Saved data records
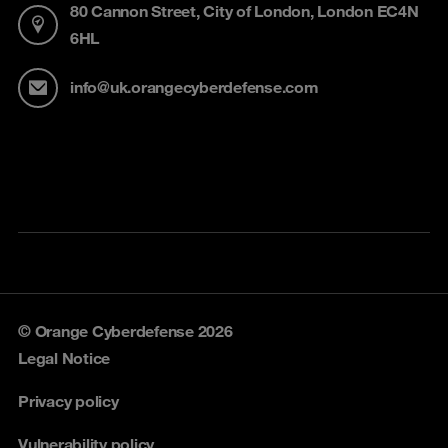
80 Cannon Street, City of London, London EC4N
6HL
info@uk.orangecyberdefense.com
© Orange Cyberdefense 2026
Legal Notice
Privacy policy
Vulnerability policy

Work task:
Please count the lines in the records above that contain the word "policy", and give only the number.

Written reply:
2